Transcrivez toutes les lignes de la liste ci-dessous sous la forme d'un tableau JSON de chaînes, à raison d'une chaîne par ligne, sans reprendre les lignes vides.

> **DONNÉES À TRAITER**:
+===+

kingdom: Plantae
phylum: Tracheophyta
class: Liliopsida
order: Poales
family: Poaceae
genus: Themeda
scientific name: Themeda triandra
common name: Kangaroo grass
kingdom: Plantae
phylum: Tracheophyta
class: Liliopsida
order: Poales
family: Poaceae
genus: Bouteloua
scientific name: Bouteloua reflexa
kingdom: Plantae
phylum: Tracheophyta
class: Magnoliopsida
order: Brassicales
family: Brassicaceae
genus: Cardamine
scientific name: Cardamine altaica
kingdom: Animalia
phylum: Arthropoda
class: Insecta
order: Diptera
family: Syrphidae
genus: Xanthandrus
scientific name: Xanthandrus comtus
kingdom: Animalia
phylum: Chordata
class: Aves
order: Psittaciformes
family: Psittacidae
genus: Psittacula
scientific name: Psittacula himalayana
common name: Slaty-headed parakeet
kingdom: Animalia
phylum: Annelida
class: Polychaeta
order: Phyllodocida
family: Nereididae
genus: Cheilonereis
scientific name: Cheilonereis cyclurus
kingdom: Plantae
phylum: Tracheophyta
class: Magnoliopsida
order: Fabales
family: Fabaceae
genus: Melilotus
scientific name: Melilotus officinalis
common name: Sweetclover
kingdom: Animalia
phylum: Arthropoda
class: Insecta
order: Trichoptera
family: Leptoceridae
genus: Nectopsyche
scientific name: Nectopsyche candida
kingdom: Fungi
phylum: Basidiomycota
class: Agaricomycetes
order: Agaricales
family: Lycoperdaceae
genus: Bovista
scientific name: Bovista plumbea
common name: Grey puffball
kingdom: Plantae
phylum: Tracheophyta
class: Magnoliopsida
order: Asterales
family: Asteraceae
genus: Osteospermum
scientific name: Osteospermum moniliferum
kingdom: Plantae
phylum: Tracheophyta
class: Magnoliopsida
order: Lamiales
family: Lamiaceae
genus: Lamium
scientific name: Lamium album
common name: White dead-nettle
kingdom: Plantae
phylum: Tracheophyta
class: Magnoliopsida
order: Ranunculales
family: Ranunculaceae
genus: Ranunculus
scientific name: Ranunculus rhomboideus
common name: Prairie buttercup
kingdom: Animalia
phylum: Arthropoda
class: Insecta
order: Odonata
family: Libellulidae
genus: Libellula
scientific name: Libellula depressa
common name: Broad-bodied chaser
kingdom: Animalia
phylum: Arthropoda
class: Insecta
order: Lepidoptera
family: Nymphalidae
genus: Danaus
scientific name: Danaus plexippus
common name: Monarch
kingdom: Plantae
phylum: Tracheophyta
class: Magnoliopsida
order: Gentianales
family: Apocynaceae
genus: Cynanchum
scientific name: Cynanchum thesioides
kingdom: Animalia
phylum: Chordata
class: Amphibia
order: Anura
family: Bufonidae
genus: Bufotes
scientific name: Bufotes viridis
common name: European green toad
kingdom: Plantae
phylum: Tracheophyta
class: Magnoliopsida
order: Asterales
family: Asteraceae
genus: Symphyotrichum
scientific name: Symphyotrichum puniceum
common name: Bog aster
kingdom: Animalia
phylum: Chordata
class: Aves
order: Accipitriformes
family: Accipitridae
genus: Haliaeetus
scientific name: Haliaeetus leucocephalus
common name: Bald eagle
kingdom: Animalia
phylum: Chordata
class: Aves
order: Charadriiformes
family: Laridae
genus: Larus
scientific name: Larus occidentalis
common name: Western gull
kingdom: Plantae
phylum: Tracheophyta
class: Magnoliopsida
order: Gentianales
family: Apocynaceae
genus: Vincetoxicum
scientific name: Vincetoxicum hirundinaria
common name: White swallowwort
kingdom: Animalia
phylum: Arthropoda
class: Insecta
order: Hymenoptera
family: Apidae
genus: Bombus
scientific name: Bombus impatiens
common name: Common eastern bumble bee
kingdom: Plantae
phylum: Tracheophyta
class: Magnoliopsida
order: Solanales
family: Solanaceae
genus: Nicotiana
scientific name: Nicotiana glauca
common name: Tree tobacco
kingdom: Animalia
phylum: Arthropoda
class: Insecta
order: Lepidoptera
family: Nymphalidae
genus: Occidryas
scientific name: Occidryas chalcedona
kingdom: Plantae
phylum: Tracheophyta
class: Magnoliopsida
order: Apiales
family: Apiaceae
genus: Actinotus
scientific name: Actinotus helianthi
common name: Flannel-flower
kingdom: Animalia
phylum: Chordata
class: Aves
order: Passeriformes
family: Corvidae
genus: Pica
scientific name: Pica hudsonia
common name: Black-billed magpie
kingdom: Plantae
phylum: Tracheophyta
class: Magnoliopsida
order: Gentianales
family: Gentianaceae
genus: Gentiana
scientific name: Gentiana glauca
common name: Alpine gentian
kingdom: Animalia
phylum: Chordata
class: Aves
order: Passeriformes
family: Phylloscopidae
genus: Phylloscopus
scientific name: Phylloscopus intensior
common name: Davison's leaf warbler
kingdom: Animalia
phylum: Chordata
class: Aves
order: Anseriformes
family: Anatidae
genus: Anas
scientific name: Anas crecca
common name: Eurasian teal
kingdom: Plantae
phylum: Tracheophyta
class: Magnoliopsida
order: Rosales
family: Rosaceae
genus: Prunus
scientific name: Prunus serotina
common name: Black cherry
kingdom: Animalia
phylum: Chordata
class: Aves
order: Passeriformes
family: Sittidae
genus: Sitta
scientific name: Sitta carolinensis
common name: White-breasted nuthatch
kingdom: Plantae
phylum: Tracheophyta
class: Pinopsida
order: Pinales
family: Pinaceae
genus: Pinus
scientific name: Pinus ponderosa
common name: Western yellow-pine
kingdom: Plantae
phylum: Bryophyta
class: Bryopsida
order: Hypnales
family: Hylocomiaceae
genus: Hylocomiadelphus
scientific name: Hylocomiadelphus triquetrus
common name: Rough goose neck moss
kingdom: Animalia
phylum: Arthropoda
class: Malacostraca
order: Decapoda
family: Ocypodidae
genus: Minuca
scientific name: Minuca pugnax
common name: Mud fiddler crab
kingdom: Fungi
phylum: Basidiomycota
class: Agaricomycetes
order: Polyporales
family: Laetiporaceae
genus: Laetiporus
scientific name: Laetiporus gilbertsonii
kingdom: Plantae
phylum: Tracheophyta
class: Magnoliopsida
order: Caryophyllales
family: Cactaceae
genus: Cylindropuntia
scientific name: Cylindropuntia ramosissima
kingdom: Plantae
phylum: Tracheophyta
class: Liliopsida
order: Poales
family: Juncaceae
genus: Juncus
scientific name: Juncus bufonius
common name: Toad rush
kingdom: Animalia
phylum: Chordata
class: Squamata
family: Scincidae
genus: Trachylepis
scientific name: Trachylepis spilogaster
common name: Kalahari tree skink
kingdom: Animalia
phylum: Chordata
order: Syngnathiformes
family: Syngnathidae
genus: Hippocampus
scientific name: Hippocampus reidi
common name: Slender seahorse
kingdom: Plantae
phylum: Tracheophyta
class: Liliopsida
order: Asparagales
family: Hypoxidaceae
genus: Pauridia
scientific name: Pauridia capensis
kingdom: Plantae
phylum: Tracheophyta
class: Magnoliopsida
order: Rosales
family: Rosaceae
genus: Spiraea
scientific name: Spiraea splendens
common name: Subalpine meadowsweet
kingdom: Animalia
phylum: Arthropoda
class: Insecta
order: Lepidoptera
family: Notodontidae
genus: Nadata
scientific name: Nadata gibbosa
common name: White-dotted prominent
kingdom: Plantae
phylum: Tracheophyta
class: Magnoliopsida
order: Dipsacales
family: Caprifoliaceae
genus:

+===+

> **RÉPONSE DEMANDÉE**:
[
  "kingdom: Plantae",
  "phylum: Tracheophyta",
  "class: Liliopsida",
  "order: Poales",
  "family: Poaceae",
  "genus: Themeda",
  "scientific name: Themeda triandra",
  "common name: Kangaroo grass",
  "kingdom: Plantae",
  "phylum: Tracheophyta",
  "class: Liliopsida",
  "order: Poales",
  "family: Poaceae",
  "genus: Bouteloua",
  "scientific name: Bouteloua reflexa",
  "kingdom: Plantae",
  "phylum: Tracheophyta",
  "class: Magnoliopsida",
  "order: Brassicales",
  "family: Brassicaceae",
  "genus: Cardamine",
  "scientific name: Cardamine altaica",
  "kingdom: Animalia",
  "phylum: Arthropoda",
  "class: Insecta",
  "order: Diptera",
  "family: Syrphidae",
  "genus: Xanthandrus",
  "scientific name: Xanthandrus comtus",
  "kingdom: Animalia",
  "phylum: Chordata",
  "class: Aves",
  "order: Psittaciformes",
  "family: Psittacidae",
  "genus: Psittacula",
  "scientific name: Psittacula himalayana",
  "common name: Slaty-headed parakeet",
  "kingdom: Animalia",
  "phylum: Annelida",
  "class: Polychaeta",
  "order: Phyllodocida",
  "family: Nereididae",
  "genus: Cheilonereis",
  "scientific name: Cheilonereis cyclurus",
  "kingdom: Plantae",
  "phylum: Tracheophyta",
  "class: Magnoliopsida",
  "order: Fabales",
  "family: Fabaceae",
  "genus: Melilotus",
  "scientific name: Melilotus officinalis",
  "common name: Sweetclover",
  "kingdom: Animalia",
  "phylum: Arthropoda",
  "class: Insecta",
  "order: Trichoptera",
  "family: Leptoceridae",
  "genus: Nectopsyche",
  "scientific name: Nectopsyche candida",
  "kingdom: Fungi",
  "phylum: Basidiomycota",
  "class: Agaricomycetes",
  "order: Agaricales",
  "family: Lycoperdaceae",
  "genus: Bovista",
  "scientific name: Bovista plumbea",
  "common name: Grey puffball",
  "kingdom: Plantae",
  "phylum: Tracheophyta",
  "class: Magnoliopsida",
  "order: Asterales",
  "family: Asteraceae",
  "genus: Osteospermum",
  "scientific name: Osteospermum moniliferum",
  "kingdom: Plantae",
  "phylum: Tracheophyta",
  "class: Magnoliopsida",
  "order: Lamiales",
  "family: Lamiaceae",
  "genus: Lamium",
  "scientific name: Lamium album",
  "common name: White dead-nettle",
  "kingdom: Plantae",
  "phylum: Tracheophyta",
  "class: Magnoliopsida",
  "order: Ranunculales",
  "family: Ranunculaceae",
  "genus: Ranunculus",
  "scientific name: Ranunculus rhomboideus",
  "common name: Prairie buttercup",
  "kingdom: Animalia",
  "phylum: Arthropoda",
  "class: Insecta",
  "order: Odonata",
  "family: Libellulidae",
  "genus: Libellula",
  "scientific name: Libellula depressa",
  "common name: Broad-bodied chaser",
  "kingdom: Animalia",
  "phylum: Arthropoda",
  "class: Insecta",
  "order: Lepidoptera",
  "family: Nymphalidae",
  "genus: Danaus",
  "scientific name: Danaus plexippus",
  "common name: Monarch",
  "kingdom: Plantae",
  "phylum: Tracheophyta",
  "class: Magnoliopsida",
  "order: Gentianales",
  "family: Apocynaceae",
  "genus: Cynanchum",
  "scientific name: Cynanchum thesioides",
  "kingdom: Animalia",
  "phylum: Chordata",
  "class: Amphibia",
  "order: Anura",
  "family: Bufonidae",
  "genus: Bufotes",
  "scientific name: Bufotes viridis",
  "common name: European green toad",
  "kingdom: Plantae",
  "phylum: Tracheophyta",
  "class: Magnoliopsida",
  "order: Asterales",
  "family: Asteraceae",
  "genus: Symphyotrichum",
  "scientific name: Symphyotrichum puniceum",
  "common name: Bog aster",
  "kingdom: Animalia",
  "phylum: Chordata",
  "class: Aves",
  "order: Accipitriformes",
  "family: Accipitridae",
  "genus: Haliaeetus",
  "scientific name: Haliaeetus leucocephalus",
  "common name: Bald eagle",
  "kingdom: Animalia",
  "phylum: Chordata",
  "class: Aves",
  "order: Charadriiformes",
  "family: Laridae",
  "genus: Larus",
  "scientific name: Larus occidentalis",
  "common name: Western gull",
  "kingdom: Plantae",
  "phylum: Tracheophyta",
  "class: Magnoliopsida",
  "order: Gentianales",
  "family: Apocynaceae",
  "genus: Vincetoxicum",
  "scientific name: Vincetoxicum hirundinaria",
  "common name: White swallowwort",
  "kingdom: Animalia",
  "phylum: Arthropoda",
  "class: Insecta",
  "order: Hymenoptera",
  "family: Apidae",
  "genus: Bombus",
  "scientific name: Bombus impatiens",
  "common name: Common eastern bumble bee",
  "kingdom: Plantae",
  "phylum: Tracheophyta",
  "class: Magnoliopsida",
  "order: Solanales",
  "family: Solanaceae",
  "genus: Nicotiana",
  "scientific name: Nicotiana glauca",
  "common name: Tree tobacco",
  "kingdom: Animalia",
  "phylum: Arthropoda",
  "class: Insecta",
  "order: Lepidoptera",
  "family: Nymphalidae",
  "genus: Occidryas",
  "scientific name: Occidryas chalcedona",
  "kingdom: Plantae",
  "phylum: Tracheophyta",
  "class: Magnoliopsida",
  "order: Apiales",
  "family: Apiaceae",
  "genus: Actinotus",
  "scientific name: Actinotus helianthi",
  "common name: Flannel-flower",
  "kingdom: Animalia",
  "phylum: Chordata",
  "class: Aves",
  "order: Passeriformes",
  "family: Corvidae",
  "genus: Pica",
  "scientific name: Pica hudsonia",
  "common name: Black-billed magpie",
  "kingdom: Plantae",
  "phylum: Tracheophyta",
  "class: Magnoliopsida",
  "order: Gentianales",
  "family: Gentianaceae",
  "genus: Gentiana",
  "scientific name: Gentiana glauca",
  "common name: Alpine gentian",
  "kingdom: Animalia",
  "phylum: Chordata",
  "class: Aves",
  "order: Passeriformes",
  "family: Phylloscopidae",
  "genus: Phylloscopus",
  "scientific name: Phylloscopus intensior",
  "common name: Davison's leaf warbler",
  "kingdom: Animalia",
  "phylum: Chordata",
  "class: Aves",
  "order: Anseriformes",
  "family: Anatidae",
  "genus: Anas",
  "scientific name: Anas crecca",
  "common name: Eurasian teal",
  "kingdom: Plantae",
  "phylum: Tracheophyta",
  "class: Magnoliopsida",
  "order: Rosales",
  "family: Rosaceae",
  "genus: Prunus",
  "scientific name: Prunus serotina",
  "common name: Black cherry",
  "kingdom: Animalia",
  "phylum: Chordata",
  "class: Aves",
  "order: Passeriformes",
  "family: Sittidae",
  "genus: Sitta",
  "scientific name: Sitta carolinensis",
  "common name: White-breasted nuthatch",
  "kingdom: Plantae",
  "phylum: Tracheophyta",
  "class: Pinopsida",
  "order: Pinales",
  "family: Pinaceae",
  "genus: Pinus",
  "scientific name: Pinus ponderosa",
  "common name: Western yellow-pine",
  "kingdom: Plantae",
  "phylum: Bryophyta",
  "class: Bryopsida",
  "order: Hypnales",
  "family: Hylocomiaceae",
  "genus: Hylocomiadelphus",
  "scientific name: Hylocomiadelphus triquetrus",
  "common name: Rough goose neck moss",
  "kingdom: Animalia",
  "phylum: Arthropoda",
  "class: Malacostraca",
  "order: Decapoda",
  "family: Ocypodidae",
  "genus: Minuca",
  "scientific name: Minuca pugnax",
  "common name: Mud fiddler crab",
  "kingdom: Fungi",
  "phylum: Basidiomycota",
  "class: Agaricomycetes",
  "order: Polyporales",
  "family: Laetiporaceae",
  "genus: Laetiporus",
  "scientific name: Laetiporus gilbertsonii",
  "kingdom: Plantae",
  "phylum: Tracheophyta",
  "class: Magnoliopsida",
  "order: Caryophyllales",
  "family: Cactaceae",
  "genus: Cylindropuntia",
  "scientific name: Cylindropuntia ramosissima",
  "kingdom: Plantae",
  "phylum: Tracheophyta",
  "class: Liliopsida",
  "order: Poales",
  "family: Juncaceae",
  "genus: Juncus",
  "scientific name: Juncus bufonius",
  "common name: Toad rush",
  "kingdom: Animalia",
  "phylum: Chordata",
  "class: Squamata",
  "family: Scincidae",
  "genus: Trachylepis",
  "scientific name: Trachylepis spilogaster",
  "common name: Kalahari tree skink",
  "kingdom: Animalia",
  "phylum: Chordata",
  "order: Syngnathiformes",
  "family: Syngnathidae",
  "genus: Hippocampus",
  "scientific name: Hippocampus reidi",
  "common name: Slender seahorse",
  "kingdom: Plantae",
  "phylum: Tracheophyta",
  "class: Liliopsida",
  "order: Asparagales",
  "family: Hypoxidaceae",
  "genus: Pauridia",
  "scientific name: Pauridia capensis",
  "kingdom: Plantae",
  "phylum: Tracheophyta",
  "class: Magnoliopsida",
  "order: Rosales",
  "family: Rosaceae",
  "genus: Spiraea",
  "scientific name: Spiraea splendens",
  "common name: Subalpine meadowsweet",
  "kingdom: Animalia",
  "phylum: Arthropoda",
  "class: Insecta",
  "order: Lepidoptera",
  "family: Notodontidae",
  "genus: Nadata",
  "scientific name: Nadata gibbosa",
  "common name: White-dotted prominent",
  "kingdom: Plantae",
  "phylum: Tracheophyta",
  "class: Magnoliopsida",
  "order: Dipsacales",
  "family: Caprifoliaceae",
  "genus:"
]